About this task: Return only what lies between the first line of the entries and the line containing "[909,582,960,603] látek, ->", both lines included.
[Entries supplied]
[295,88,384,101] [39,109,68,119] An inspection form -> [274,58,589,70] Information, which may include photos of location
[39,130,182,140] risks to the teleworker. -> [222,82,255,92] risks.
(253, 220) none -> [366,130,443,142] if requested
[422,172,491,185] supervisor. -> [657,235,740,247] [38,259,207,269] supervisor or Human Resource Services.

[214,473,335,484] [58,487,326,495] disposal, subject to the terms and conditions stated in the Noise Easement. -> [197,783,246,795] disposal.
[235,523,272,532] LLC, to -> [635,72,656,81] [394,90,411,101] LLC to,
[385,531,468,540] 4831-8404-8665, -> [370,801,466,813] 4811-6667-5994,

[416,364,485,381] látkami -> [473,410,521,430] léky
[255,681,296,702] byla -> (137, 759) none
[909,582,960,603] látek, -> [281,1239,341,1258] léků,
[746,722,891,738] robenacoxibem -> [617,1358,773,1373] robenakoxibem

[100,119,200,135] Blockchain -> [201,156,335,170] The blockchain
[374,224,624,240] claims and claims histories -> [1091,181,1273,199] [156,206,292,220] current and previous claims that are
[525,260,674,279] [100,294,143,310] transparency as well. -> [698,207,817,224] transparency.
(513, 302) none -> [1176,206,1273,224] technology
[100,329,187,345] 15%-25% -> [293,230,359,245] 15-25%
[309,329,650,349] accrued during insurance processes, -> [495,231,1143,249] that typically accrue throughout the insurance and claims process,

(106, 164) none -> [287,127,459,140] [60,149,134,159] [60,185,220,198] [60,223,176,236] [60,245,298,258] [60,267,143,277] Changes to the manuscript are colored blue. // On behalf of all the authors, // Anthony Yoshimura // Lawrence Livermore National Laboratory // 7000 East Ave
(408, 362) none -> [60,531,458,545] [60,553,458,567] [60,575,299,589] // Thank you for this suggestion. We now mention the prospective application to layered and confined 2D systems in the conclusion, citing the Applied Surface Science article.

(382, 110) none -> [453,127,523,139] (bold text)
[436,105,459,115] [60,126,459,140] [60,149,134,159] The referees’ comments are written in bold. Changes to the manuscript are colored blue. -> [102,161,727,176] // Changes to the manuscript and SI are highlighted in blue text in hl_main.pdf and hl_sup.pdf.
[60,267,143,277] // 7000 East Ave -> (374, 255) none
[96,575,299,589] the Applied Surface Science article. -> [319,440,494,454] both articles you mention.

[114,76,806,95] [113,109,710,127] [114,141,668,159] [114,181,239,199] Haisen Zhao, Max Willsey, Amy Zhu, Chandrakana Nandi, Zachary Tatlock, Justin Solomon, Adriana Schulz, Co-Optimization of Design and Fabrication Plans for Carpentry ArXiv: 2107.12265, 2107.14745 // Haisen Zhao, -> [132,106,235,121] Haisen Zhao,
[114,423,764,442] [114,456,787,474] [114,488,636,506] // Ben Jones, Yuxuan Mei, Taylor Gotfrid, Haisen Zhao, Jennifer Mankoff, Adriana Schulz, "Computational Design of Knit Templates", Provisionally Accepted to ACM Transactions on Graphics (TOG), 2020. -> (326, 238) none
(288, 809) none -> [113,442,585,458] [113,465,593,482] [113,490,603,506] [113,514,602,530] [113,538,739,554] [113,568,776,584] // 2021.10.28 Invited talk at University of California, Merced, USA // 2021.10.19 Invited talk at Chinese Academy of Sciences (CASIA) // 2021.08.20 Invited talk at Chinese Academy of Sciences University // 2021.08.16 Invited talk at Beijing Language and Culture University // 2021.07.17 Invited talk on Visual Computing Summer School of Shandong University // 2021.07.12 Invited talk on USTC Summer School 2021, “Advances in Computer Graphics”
[/Entries supplied]
Written solution:
[295,88,384,101] [39,109,68,119] An inspection form -> [274,58,589,70] Information, which may include photos of location
[39,130,182,140] risks to the teleworker. -> [222,82,255,92] risks.
(253, 220) none -> [366,130,443,142] if requested
[422,172,491,185] supervisor. -> [657,235,740,247] [38,259,207,269] supervisor or Human Resource Services.

[214,473,335,484] [58,487,326,495] disposal, subject to the terms and conditions stated in the Noise Easement. -> [197,783,246,795] disposal.
[235,523,272,532] LLC, to -> [635,72,656,81] [394,90,411,101] LLC to,
[385,531,468,540] 4831-8404-8665, -> [370,801,466,813] 4811-6667-5994,

[416,364,485,381] látkami -> [473,410,521,430] léky
[255,681,296,702] byla -> (137, 759) none
[909,582,960,603] látek, -> [281,1239,341,1258] léků,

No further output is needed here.